Document segment:

╭──

Vy Tran, a Vietnamese refugee, found that sense among the people at the after-school program at King County Housing Authority’s Birch Creek Apartments.

Shortly after moving to the United States at 5 years old, Tran started going to the youth center, run by Kent Youth and Family Services. Year after year, mentors guided her and friends supported her on lonely nights and weekends when no one was at home.

“I built relationships here that I didn’t have at home,” said Tran, 22.


Each year, The Seattle Times Fund For The Needy raises money for a group of charities that help children, families and senior citizens. Throughout the season, The Times is telling how the 12 organizations make a difference in the lives of thousands, and the impact donors can have. Click here to make a tax-deductible donation to the Fund For The Needy.

Kent Youth and Family Services’ work includes recreational and educational programs at three King County Housing Authority sites: Birch Creek, Cascade Apartments and Valli Kee Homes.

Founded more than four decades ago, the organization — which provides professional counseling, education and support services in South King County — is one of 12 nonprofits supported by reader donations to The Seattle Times Fund For The Needy.

Tran, who is now a part-time recreational attendant at the Birch Creek Youth Center, said her mother doesn’t talk about the challenges of being a single parent and moving seven children from Vietnam to the United States. Along the journey, Tran was born in a Thailand refugee camp. Once they arrived in Kent, her mother left her alone most of the time.

╰──

Problems to work on:
a – Answer these about the article on Vy Tran:
(i) How old was Tran when she moved to the United States?
(ii) Which three King County Housing Authority sites host Kent Youth and Family Services programs?
(iii) Where was Tran born?
b – Please continue the article on Vy Tran from its last sentence.
You won't need the records.

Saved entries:

╭──

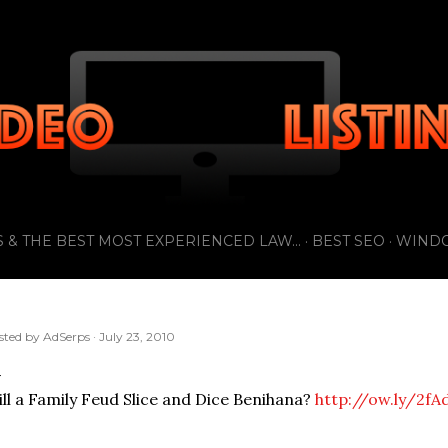
Skip to main content
 & THE BEST MOST EXPERIENCED LAW...
BEST SEO
WIND
sted by
AdSerps
July 23, 2010
ll a Family Feud Slice and Dice Benihana?
http://ow.ly/2fA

╰──

Solved tasks:
a –
(i) 5 years old
(ii) Birch Creek, Cascade Apartments and Valli Kee Homes
(iii) In a Thailand refugee camp

b –
“She worked seven days a week,” at a hair and nail salon, and her siblings were at school or work, she said.

During junior high she depended on tutors at the youth center to help her with homework because her mom spoke only Vietnamese.

Tran built friendships and took advantage of the many things offered at the youth center, like winter break parties, free school supplies, computer literacy with a free laptop and free food.

She also set a high goal, hoping to simultaneously earn a high-school diploma and an associate degree.

But she tore a ligament in her knee, forcing her to sit on the bench her senior year of basketball, and she was overwhelmed with attending college classes.

When she leaned on youth program director Cyoon McBride for help, he listened.

“I broke down,” she said. “I cried in his office. I was so close to not having all the (college) credits. He said, ‘You’ll be OK.’ ”

Lighting the fire

As a role model to many of the youth, McBride said, “The most important part of the job isn’t to give an education, or how you are going to make them scientists. The first thing is to build a relationship. You have to love them. I tell the kids, ‘All I do is light the fire, you keep the flame going.’ ”

Kent Youth and Family Services

Promotes healthy development of children, youth and families by providing professional counseling, education and support services in South King County. It has offered programs for more than four decades.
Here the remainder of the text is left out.